**Aufgabenliste:**
(1) Beantworten Sie anhand des Textes zur Verwaltungsreform die folgenden Fragen:
(a) Wie viele Gutachtenseiten umfasst das Gutachten insgesamt?
(b) Mit welchem Fazit wurden die Vorschläge der Kommunen versehen?
(c) Woraus erklärt sich aus Sicht des Städtetages der Eindruck einer Vorfestlegung der Gutachter?
(2) Schreiben Sie den Abschnitt des Textes zur Verwaltungsreform, beginnend bei „Eine zentrale Forderung“ und endend bei „zu Gebietsreformen sind.“, neu und setzen Sie dabei „Gemeinden“ an die Stelle von „Kommunen“.

Eine zentrale Forderung der kommunalen Spitzenverbände im Bereich der Verwaltungsreform, nämlich die Überprüfung von Kooperationslösungen und interkommunaler Zusammenarbeit, wurde absolut untergeordnet behandelt. Auf insgesamt 1500 Gutachtenseiten wurden auf wenigen Seiten die Vorschläge der Kommunen abgehandelt und ohne ausreichende Begründung mit dem Fazit versehen, dass Kooperationsmodelle keine wirkliche Alternative zu Gebietsreformen sind.
Eine Gebietsreform stellt damit gleichzeitig den wesentlichen Ansatz dar und nimmt einen überproportionalen Teil der Überlegungen ein. Es entsteht der Eindruck einer Vorfestlegung der Gutachter auf diesem Weg der Reform. Dies erklärt sich aus Sicht des Städtetages insbesondere daraus, dass der gleiche Ansatz durch die gleichen Gutachter schon bei der Kommunal- und Verwaltungsreform der ersten Stufe gewählt wurde. Es war demgemäß nicht zu erwarten, dass die Gutachter nunmehr einen anderen Ansatz wählen würden.

**Bereitgestelltes Material:**
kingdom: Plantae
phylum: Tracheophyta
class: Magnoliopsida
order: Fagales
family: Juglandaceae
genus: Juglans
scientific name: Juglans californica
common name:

--

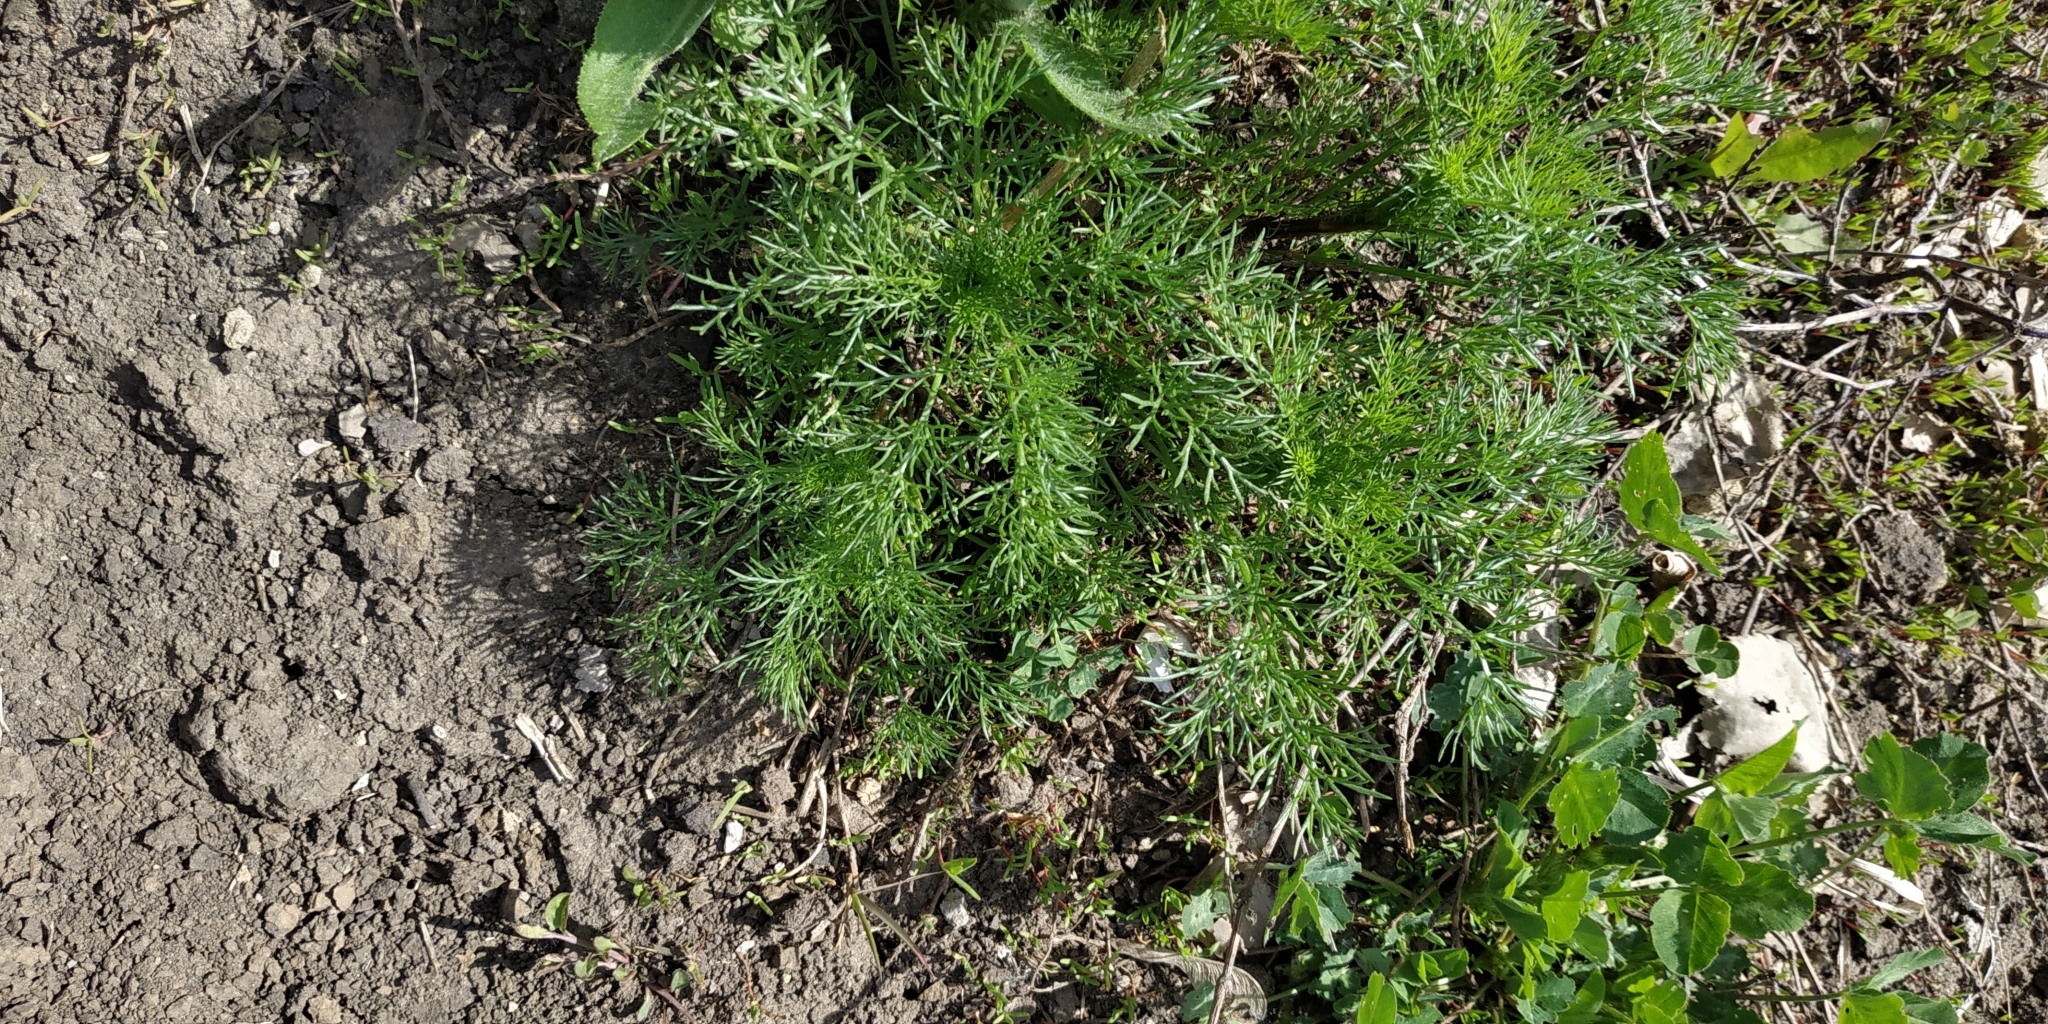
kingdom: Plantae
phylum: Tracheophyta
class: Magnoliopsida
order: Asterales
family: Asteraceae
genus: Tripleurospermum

**Lösungen der Übungen:**
(1)
(a) Insgesamt 1500 Gutachtenseiten.
(b) Mit dem Fazit, dass Kooperationsmodelle keine wirkliche Alternative zu Gebietsreformen sind.
(c) Daraus, dass der gleiche Ansatz durch die gleichen Gutachter schon bei der Kommunal- und Verwaltungsreform der ersten Stufe gewählt wurde.

(2)
Eine zentrale Forderung der kommunalen Spitzenverbände im Bereich der Verwaltungsreform, nämlich die Überprüfung von Kooperationslösungen und interkommunaler Zusammenarbeit, wurde absolut untergeordnet behandelt. Auf insgesamt 1500 Gutachtenseiten wurden auf wenigen Seiten die Vorschläge der Gemeinden abgehandelt und ohne ausreichende Begründung mit dem Fazit versehen, dass Kooperationsmodelle keine wirkliche Alternative zu Gebietsreformen sind.